Downtown Ottawa residents and businesses who say they were harmed by loud horns and diesel exhaust during the self-proclaimed “Freedom Convoy” are facing some kind of financial loss in an ongoing class action lawsuit against organizers of the 2022 protests. Convoy organizers are asking the Ottawa Police Commission to pay them if they win. that.
That’s a potentially big tab for the Ottawa Police Services Board, which manages the force and approves the budget.Plaintiff et al. Zexy Lee class action lawsuithas not yet been certified but is seeking $290 million.
Lawyers for Tamara Rich, Chris Barber, and 10 other defendants in the class action filed a third-party complaint against the Police Commission. It was issued by the Superior Court this week.
They argue that the police response to the protests was negligent and that because of the police’s negligence, the Police Commission should be held responsible for any loss or damage.
They claim there was no plan to crowd downtown Ottawa with vehicles, except for a “small number” of fewer than 40 tractor trailers on Wellington Street in front of Parliament Hill.
Allegedly, it was Ottawa police who directed the vehicle to park on a residential street downtown.
Police “decided to change plans”
The original plan called for a “designated long section” between Wellington and the Sir John A. Macdonald Parkway (now renamed Kichi Zibby Mikan) to the west and the Sir Georges-Etienne Cartier Parkway to the east. He claims that he planned to place the vehicle at .
“But for some reason, the Ottawa Police Service decided to change their plans,” James Manson, one of the lawyers representing the convoy organizers, said this week.
“And our argument is that if that hadn’t happened, if the trucks had parked where everyone knew they were going to park, there wouldn’t have been any trucks downtown, and therefore there wouldn’t be any downtown.

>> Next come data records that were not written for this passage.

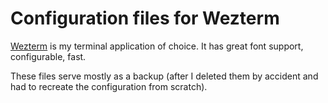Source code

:# Configuration files for Wezterm

[Wezterm](https://wezfurlong.org/wezterm/index.html) is my terminal application of choice. It has great font support, configurable, fast.

These files serve mostly as a backup (after I deleted them by accident and had to recreate the configuration from scratch).
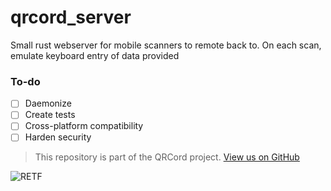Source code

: # qrcord_server

Small rust webserver for mobile scanners to remote back to. On each scan, emulate keyboard entry of data provided

### To-do

- [ ] Daemonize
- [ ] Create tests
- [ ] Cross-platform compatibility
- [ ] Harden security

> This repository is part of the QRCord project. [View us on GitHub](https://github.com/qrcord)

![RETF](https://external-preview.redd.it/Ikj0dtD2q1f70pJtxZEJahFAJH0LkkcdtNuxMWT8Dl0.jpg)
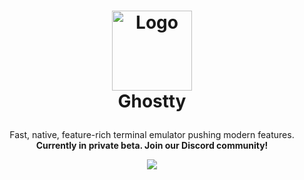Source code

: <h1>
<p align="center">
  <img src="https://github.com/user-attachments/assets/fe853809-ba8b-400b-83ab-a9a0da25be8a" alt="Logo" width="128">
  <br>Ghostty
</h1>
  <p align="center">
    Fast, native, feature-rich terminal emulator pushing modern features.
    <br />
    <strong>Currently in private beta. Join our Discord community!</strong>
  </p>
  <p align="center">
    <a target="_blank" href="https://discord.gg/ghostty">
      <img src="https://dcbadge.limes.pink/api/server/https://discord.gg/ghostty">
    </a>
  </p>
</p>
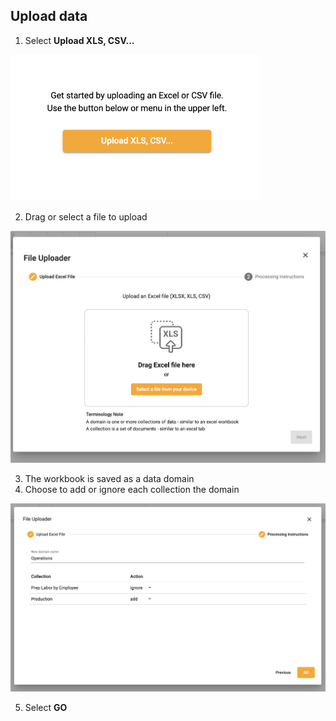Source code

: ## Upload data
1.  Select **Upload XLS, CSV...**

<img src="../assets/upload.png"  style="width:400px" class="border"></img>

2.  Drag or select a file to upload

<img src="../assets/upload_select.png"  style="width:600px" class="border"></img>

3.  The workbook is saved as a data domain
4.  Choose to add or ignore each collection the domain

<img src="../assets/add_ignore.png"  style="width:600px" class="border"></img>

5.  Select **GO**
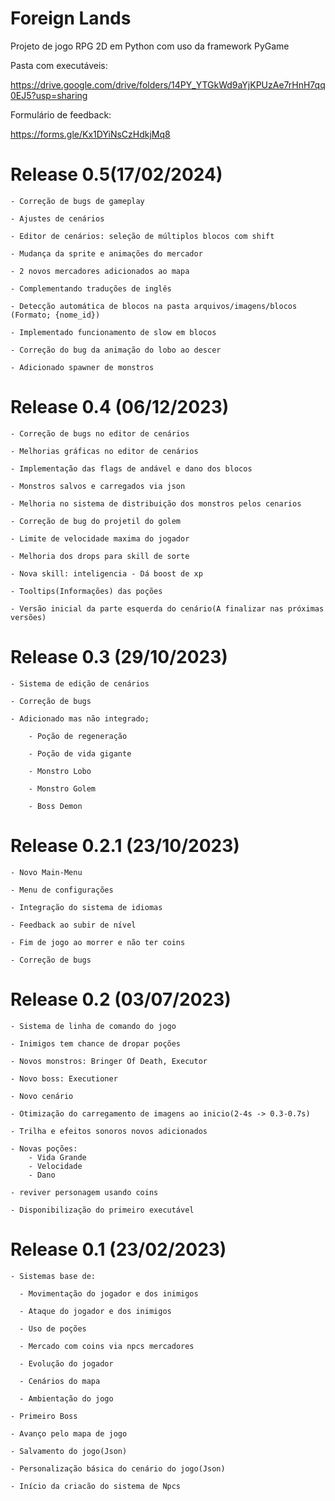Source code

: # Foreign Lands

Projeto de jogo RPG 2D em Python com uso da framework PyGame

Pasta com executáveis:

https://drive.google.com/drive/folders/14PY_YTGkWd9aYjKPUzAe7rHnH7qq0EJ5?usp=sharing

Formulário de feedback:

https://forms.gle/Kx1DYiNsCzHdkjMq8

# Release 0.5(17/02/2024)

    - Correção de bugs de gameplay
    
    - Ajustes de cenários
    
    - Editor de cenários: seleção de múltiplos blocos com shift
    
    - Mudança da sprite e animações do mercador
    
    - 2 novos mercadores adicionados ao mapa
    
    - Complementando traduções de inglês

    - Detecção automática de blocos na pasta arquivos/imagens/blocos (Formato; {nome_id})
        
    - Implementado funcionamento de slow em blocos
    
    - Correção do bug da animação do lobo ao descer

    - Adicionado spawner de monstros

# Release 0.4 (06/12/2023)

    - Correção de bugs no editor de cenários
    
    - Melhorias gráficas no editor de cenários
    
    - Implementação das flags de andável e dano dos blocos
    
    - Monstros salvos e carregados via json
    
    - Melhoria no sistema de distribuição dos monstros pelos cenarios
    
    - Correção de bug do projetil do golem
    
    - Limite de velocidade maxima do jogador
    
    - Melhoria dos drops para skill de sorte
    
    - Nova skill: inteligencia - Dá boost de xp
    
    - Tooltips(Informações) das poções
    
    - Versão inicial da parte esquerda do cenário(A finalizar nas próximas versões)

# Release 0.3 (29/10/2023)

    - Sistema de edição de cenários

    - Correção de bugs

    - Adicionado mas não integrado;

        - Poção de regeneração

        - Poção de vida gigante

        - Monstro Lobo

        - Monstro Golem

        - Boss Demon

# Release 0.2.1 (23/10/2023)

    - Novo Main-Menu
    
    - Menu de configurações
    
    - Integração do sistema de idiomas
    
    - Feedback ao subir de nível
    
    - Fim de jogo ao morrer e não ter coins
    
    - Correção de bugs

# Release 0.2 (03/07/2023)

    - Sistema de linha de comando do jogo
    
    - Inimigos tem chance de dropar poções
    
    - Novos monstros: Bringer Of Death, Executor
    
    - Novo boss: Executioner
    
    - Novo cenário
    
    - Otimização do carregamento de imagens ao inicio(2-4s -> 0.3-0.7s)
    
    - Trilha e efeitos sonoros novos adicionados
    
    - Novas poções:
        - Vida Grande
        - Velocidade
        - Dano
    
    - reviver personagem usando coins
    
    - Disponibilização do primeiro executável    

# Release 0.1 (23/02/2023)

    - Sistemas base de:
      
      - Movimentação do jogador e dos inimigos
      
      - Ataque do jogador e dos inimigos
      
      - Uso de poções
      
      - Mercado com coins via npcs mercadores
      
      - Evolução do jogador
      
      - Cenários do mapa
      
      - Ambientação do jogo
      
    - Primeiro Boss
    
    - Avanço pelo mapa de jogo 
    
    - Salvamento do jogo(Json)
    
    - Personalização básica do cenário do jogo(Json)
  
    - Início da criacão do sistema de Npcs
    
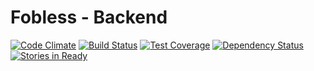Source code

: # Fobless - Backend

[![Code Climate](https://codeclimate.com/github/fobless/backend/badges/gpa.svg)](https://codeclimate.com/github/fobless/backend)
[![Build Status](https://travis-ci.org/fobless/backend.svg?branch=master)](https://travis-ci.org/fobless/backend)
[![Test Coverage](https://codeclimate.com/github/fobless/backend/badges/coverage.svg)](https://codeclimate.com/github/fobless/backend)
[![Dependency Status](https://gemnasium.com/fobless/backend.svg)](https://gemnasium.com/fobless/backend)
[![Stories in Ready](https://badge.waffle.io/fobless/backend.svg?label=ready&title=Ready)](http://waffle.io/fobless/backend)
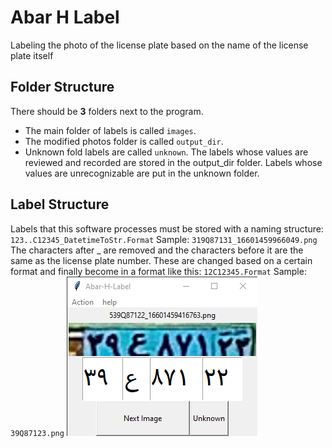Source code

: # Abar H Label
Labeling the photo of the license plate based on the name of the license plate itself

## Folder Structure
There should be **3** folders next to the program.
- The main folder of labels is called `images`.
- The modified photos folder is called `output_dir`.
- Unknown fold labels are called `unknown`.
The labels whose values are reviewed and recorded are stored in the output_dir folder.
Labels whose values are unrecognizable are put in the unknown folder.

## Label Structure
Labels that this software processes must be stored with a naming structure:
`123..C12345_DatetimeToStr.Format`
Sample: `319Q87131_16601459966049.png`
The characters after _ are removed and the characters before it are the same as the license plate number.
These are changed based on a certain format and finally become in a format like this:
`12C12345.Format`
Sample: `39Q87123.png`
![ScreenShot](./screenshot.png)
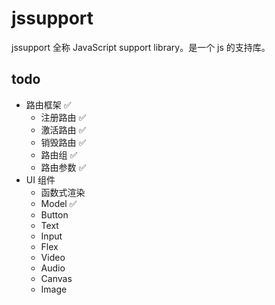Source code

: # jssupport

jssupport 全称 JavaScript support library。是一个 js 的支持库。

## todo

- 路由框架 ✅
  - 注册路由 ✅
  - 激活路由 ✅
  - 销毁路由 ✅
  - 路由组 ✅
  - 路由参数 ✅
- UI 组件
  - 函数式渲染
  - Model ✅
  - Button
  - Text
  - Input
  - Flex
  - Video
  - Audio
  - Canvas
  - Image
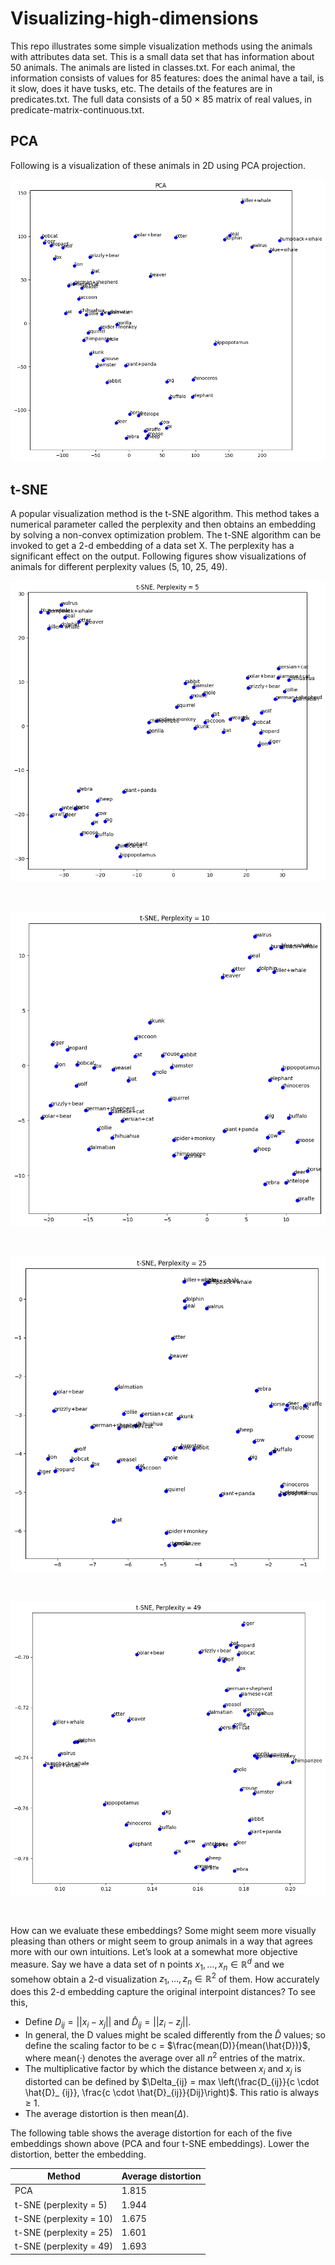 # Visualizing-high-dimensions

This repo illustrates some simple visualization methods using the animals with attributes data set. This is a small data set that has information about 50 animals. The animals are listed in classes.txt. For each animal, the information consists of values for 85 features: does the animal have a tail, is it slow, does it have tusks, etc. The details of the features are in predicates.txt. The full data consists of a 50 × 85 matrix of real values, in predicate-matrix-continuous.txt.

## PCA
Following is a visualization of these animals in 2D using PCA projection.

![](pca.png)

## t-SNE
A popular visualization method is the t-SNE algorithm. This method takes a numerical parameter called the perplexity and then obtains an embedding by solving a non-convex optimization problem. The t-SNE algorithm can be invoked to get a 2-d embedding of a data set X. The perplexity has a significant effect on the output. Following figures show visualizations of animals for different perplexity values (5, 10, 25, 49).

![](tsne5.png)

<br>

![](tsne10.png)

<br>

![](tsne25.png)

<br>

![](tsne49.png)

<br>

How can we evaluate these embeddings? Some might seem more visually pleasing than others or might seem to group animals in a way that agrees more with our own intuitions. Let’s look at a somewhat more objective measure. Say we have a data set of n points $x_1, \ldots, x_n \in \mathbb{R}^d$ and we somehow obtain a 2-d visualization $z_1, \ldots, z_n \in \mathbb{R}^2$ of them. How accurately does this 2-d embedding capture the original interpoint distances? To see this, 

* Define $D_{ij} = ||x_i − x_j||$ and $\hat{D}_{ij} = ||z_i − z_j||$.
* In general, the D values might be scaled differently from the $\hat{D}$ values; so define the scaling factor to be c = $\frac{mean(D)}{mean(\hat{D})}$, where mean(·) denotes the average over all $n^2$ entries of the matrix.
* The multiplicative factor by which the distance between $x_i$ and $x_j$ is distorted can be defined by $\Delta_{ij} = max \left(\frac{D_{ij}}{c \cdot \hat{D}_ {ij}}, \frac{c \cdot \hat{D}_{ij}}{Dij}\right)$. This ratio is always ≥ 1.
* The average distortion is then mean($\Delta$).

The following table shows the average distortion for each of the five embeddings shown above (PCA and four t-SNE embeddings). Lower the distortion, better the embedding.

|Method | Average distortion |
| --- | --- |
| PCA | 1.815 |
| t-SNE (perplexity = 5) | 1.944 |
| t-SNE (perplexity = 10) | 1.675 |
| t-SNE (perplexity = 25) | 1.601 |
| t-SNE (perplexity = 49) | 1.693 |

It would be that the truck should never have existed,” causing the nuisance the plaintiffs allege. ”
The third-party claim also alleges that the police were negligent in:
- Despite warnings from organizers, they were overwhelmed by the number of vehicles.
- Read intelligence reports, watch the news, and see other coverage of the “widespread awareness of the size and scope of the protests (or that police were aware of them but chose to ignore them)” I didn’t.

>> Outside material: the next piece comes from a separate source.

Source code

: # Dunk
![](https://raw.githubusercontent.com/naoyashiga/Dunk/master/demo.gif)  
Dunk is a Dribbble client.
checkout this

- I couldn’t plan properly.
- “Moving inexperienced executives into leadership positions.”
- They also did not instruct the vehicle (or did not allow police to do so in a timely manner) to leave downtown when the vehicle “was found not to depart voluntarily.”

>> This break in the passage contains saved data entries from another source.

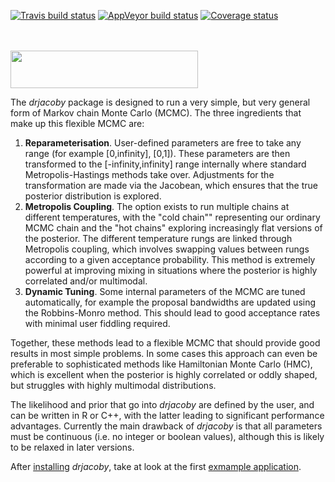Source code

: [![Travis build status](https://travis-ci.org/mrc-ide/drjacoby.svg?branch=master)](https://travis-ci.org/mrc-ide/drjacoby)
[![AppVeyor build status](https://ci.appveyor.com/api/projects/status/github/mrc-ide/drjacoby?branch=master&svg=true)](https://ci.appveyor.com/project/mrc-ide/drjacoby)
[![Coverage status](https://codecov.io/gh/mrc-ide/drjacoby/branch/master/graph/badge.svg)](https://codecov.io/github/mrc-ide/drjacoby?branch=master)

<br/>
<br/>
<img src="https://raw.githubusercontent.com/mrc-ide/drjacoby/master/R_ignore/images/logo.png" height="60px" width="300px" />
<br/>

The *drjacoby* package is designed to run a very simple, but very general form of Markov chain Monte Carlo (MCMC). The three ingredients that make up this flexible MCMC are:

1. **Reparameterisation**. User-defined parameters are free to take any range (for example [0,infinity], [0,1]). These parameters are then transformed to the [-infinity,infinity] range internally where standard Metropolis-Hastings methods take over. Adjustments for the transformation are made via the Jacobean, which ensures that the true posterior distribution is explored.
2. **Metropolis Coupling**. The option exists to run multiple chains at different temperatures, with the "cold chain"" representing our ordinary MCMC chain and the "hot chains" exploring increasingly flat versions of the posterior. The different temperature rungs are linked through Metropolis coupling, which involves swapping values between rungs according to a given acceptance probability. This method is extremely powerful at improving mixing in situations where the posterior is highly correlated and/or multimodal.
3. **Dynamic Tuning**. Some internal parameters of the MCMC are tuned automatically, for example the proposal bandwidths are updated using the Robbins-Monro method. This should lead to good acceptance rates with minimal user fiddling required.

Together, these methods lead to a flexible MCMC that should provide good results in most simple problems. In some cases this approach can even be preferable to sophisticated methods like Hamiltonian Monte Carlo (HMC), which is excellent when the posterior is highly correlated or oddly shaped, but struggles with highly multimodal distributions.

The likelihood and prior that go into *drjacoby* are defined by the user, and can be written in R or C++, with the latter leading to significant performance advantages. Currently the main drawback of *drjacoby* is that all parameters must be continuous (i.e. no integer or boolean values), although this is likely to be relaxed in later versions.

After [installing](https://mrc-ide.github.io/drjacoby/articles/installation.html) *drjacoby*, take at look at the first [exmample application](https://mrc-ide.github.io/drjacoby/articles/example.html).
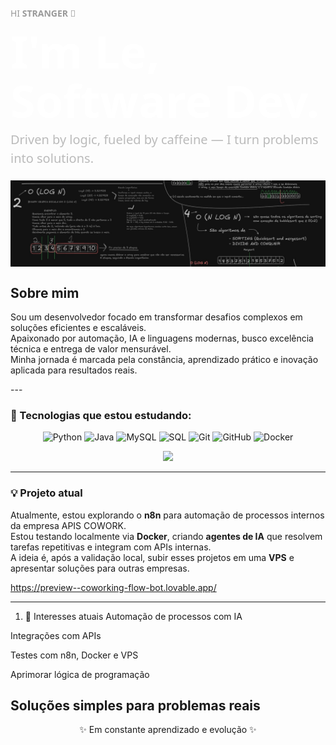<!-- Saudação menor -->
<p align="left" style="
  font-size: 14px;
  color: #999;
  margin: 0 0 12px 0;
  font-family: 'Segoe UI', sans-serif;">
  HI <strong>STRANGER</strong> 👋
</p>

<!-- Título principal (simulando <h1> sem linha) -->
<p align="left" style="
  font-size: 72px;
  font-weight: 700;
  line-height: 1.1;
  color: #fff;
  margin: 0;
  font-family: 'Segoe UI', sans-serif;">
  I'm Le,<br>Software Dev.
</p>

<!-- Subtítulo -->
<p align="left" style="
  font-size: 20px;
  color: #bbb;
  margin-top: 8px;
  line-height: 1.5;
  font-family: 'Segoe UI', sans-serif;">
  Driven by logic, fueled by caffeine — I turn problems into solutions.
</p>


<p align="center" style="margin: 0;">
  <img src="https://raw.githubusercontent.com/Leandrobuenodev/Leandrobuenodev/main/assets/leandro-banner.png" alt="Leandro Banner" style="width: 100vw; height: auto; display: block; margin: 0;" />
</p>

<h2>Sobre mim</h2>
<p>
  Sou um desenvolvedor focado em transformar desafios complexos em soluções eficientes e escaláveis.<br>
  Apaixonado por automação, IA e linguagens modernas, busco excelência técnica e entrega de valor mensurável.<br>
  Minha jornada é marcada pela constância, aprendizado prático e inovação aplicada para resultados reais.
</p>
---

### 🚀 Tecnologias que estou estudando:

<div align="center">
  <img src="https://cdn.jsdelivr.net/gh/devicons/devicon/icons/python/python-original.svg" width="50" title="Python"/>
  <img src="https://cdn.jsdelivr.net/gh/devicons/devicon/icons/java/java-original.svg" width="50" title="Java"/>
  <img src="https://cdn.jsdelivr.net/gh/devicons/devicon/icons/mysql/mysql-original.svg" width="50" title="MySQL"/>
  <img src="https://cdn.jsdelivr.net/gh/devicons/devicon/icons/sqlite/sqlite-original.svg" width="50" title="SQL"/>
  <img src="https://cdn.jsdelivr.net/gh/devicons/devicon/icons/git/git-original.svg" width="50" title="Git"/>
  <img src="https://cdn.jsdelivr.net/gh/devicons/devicon/icons/github/github-original.svg" width="50" title="GitHub"/>
  <img src="https://cdn.jsdelivr.net/gh/devicons/devicon/icons/docker/docker-original.svg" width="50" title="Docker"/>
</div>

<p align="center">
  <img src="https://img.shields.io/badge/AWS-232F3E?style=for-the-badge&logo=amazonaws&logoColor=white" />
</p>

---

### 💡 Projeto atual

Atualmente, estou explorando o **n8n** para automação de processos internos da empresa APIS COWORK.  
Estou testando localmente via **Docker**, criando **agentes de IA** que resolvem tarefas repetitivas e integram com APIs internas.  
A ideia é, após a validação local, subir esses projetos em uma **VPS** e apresentar soluções para outras empresas.

https://preview--coworking-flow-bot.lovable.app/

---

1. 🧠 Interesses atuais
Automação de processos com IA

Integrações com APIs

Testes com n8n, Docker e VPS

Aprimorar lógica de programação

Soluções simples para problemas reais
---

<div align="center">
  <p>✨ Em constante aprendizado e evolução ✨</p>
</div>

Both the Ottawa Police Services Board and the Ottawa Police Service declined to comment. The board must respond within 20 days of being served with a third-party complaint, which can take up to 30 days.
“Interesting legal maneuvers”
Paul Champ, an attorney who represents Zexi Li and the other plaintiffs in the class action lawsuit, thinks the lawsuit’s claims are a bit more substantial.
He said it’s true that Ottawans were angry with police during the protests and repeatedly said they felt police were not protecting them.
“But that doesn’t necessarily mean the protesters themselves are saying, ‘Well, [police] He made me do it,” Champ added.
“We had a little bit of confirmation at the public safety emergency committee that the police were actually escorting them downtown and giving them parking. And we saw that people in Ottawa were very upset about that. There is no doubt that this is an interesting legal issue.”
“I don’t know if it’s necessarily right to blame others for your own misconduct, but let’s see how the Ottawa Police Department responds.”
As for claims that police did not tell protesters to leave, Champ said it was “obviously false” that no one did.
“I don’t think it could have been more obvious that these people were acting illegally and crossing the threshold of peaceful assembly,” he said.
Manson, the lawyer for the convoy organizers, said he is not aware of any evidence to suggest that Ottawa police “instructed the truck driver to leave in the same way they directed the truck driver to park.” If there is, police said they may conduct discovery. If they choose.